Et nous faire chasser tous ces Grecs odieux

Qui sur leurs noirs vaisseaux sont venus en ces lieux.

Profitons de la nuit, songeons à nous défendre ;

Sur la plage demain nous irons tous nous rendre.

Jusques à leur vaisseaux nous nous avancerons ;

Dans leurs retranchements nous les harcellerons,

Et nous verrons alors si mon courage cède

Au choc impétueux du fameux Diomède,

Ou si, de ce guerrier, de ma lance frappé,

Je n'aurai pas le glaive à ses mains échappé.

C'est demain qu'il pourra montrer sa résistance

Aux efforts de mon bras, aux assauts de ma lance.

Je me flatte plutôt que ce hardi guerrier,

Succombant sous mes coups, tombera le premier,

Et que l'astre du jour, en ouvrant sa carrière,

Verra d'autres guerriers gisant sur la poussière.

Oui, ce que je vous dis se passera demain.

Que ne puis-je, à ce point, moi-même être certain

Que la clarté du jour ne peut m'être ravie,

Que j'aurai sans vieillesse une éternelle vie,

Et que, comme Apollon et Minerve honoré,

J'obtiendrai ce bonheur des mortels ignoré ;

Oui, je l'assure, aux Grecs ce jour sera funeste. »

 

Il dit ; et des Troyens la joie est manifeste.

Ils détellent leurs chars ; les chevaux relâchés,

Tout couverts de sueur, aux chars sont attachés.

Les bœufs et les brebis sont avec diligence

Amenés de la ville ; ils ont en abondance,

Des vins choisis, du bois qu'ils viennent d'acheter,

Du pain que de chez eux ils viennent d'apporter.

Ils allument des feux ; une épaisse fumée

S'élève, et l'hécatombe offerte est consumée.

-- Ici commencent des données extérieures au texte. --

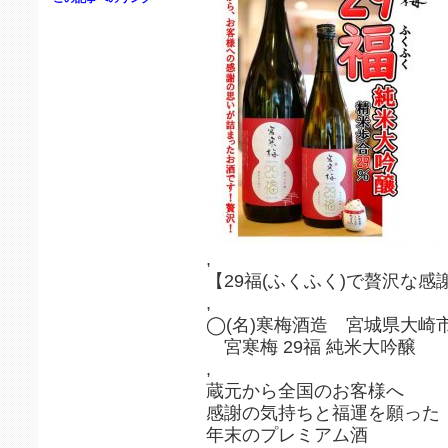
,
【29福(ふくふく)で贅沢な感
,
◯(名)寒梅酒造 宮城県大崎
宮寒梅 29福 純米大吟醸
,
蔵元から全国のお客様へ
感謝の気持ちと福運を願った
年末のプレミアム酒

L'odeur en est suave et monte jusqu'aux cieux ;

Mais ce beau sacrifice est dédaigné des Dieux,

Ennemis des Troyens, de Priam, de Pergame.

 

Cependant les guerriers que leur ardeur enflamme,

Pleins d'espoir et voyant l'armée en bon état,

Pendant toute la nuit s'animent au combat.

 

Les feux sont allumés ; comme dans l'Empirée,

Des étoiles du ciel quand la lune entourée

Dans l'horizon doré levant son front brillant,

Promène dans l'azur son disque étincelant,

Sa clarté resplendit, éclairant les vallées,

Les plaines et des monts les cimes dévoilées.

A ce spectacle offert dans le calme des airs,

Le berger satisfait contemple l'univers.

De même de leurs feux la flamme étincelante

Éclairait les vaisseaux, Ilion et le Xanthe.

De leurs mille foyers ils attisent les feux,

Et cinquante guerriers veillent sur chacun d'eux.

Les chevaux tous épars, en attendant l'aurore,

Broutent l'herbe des champs que la lumière dore.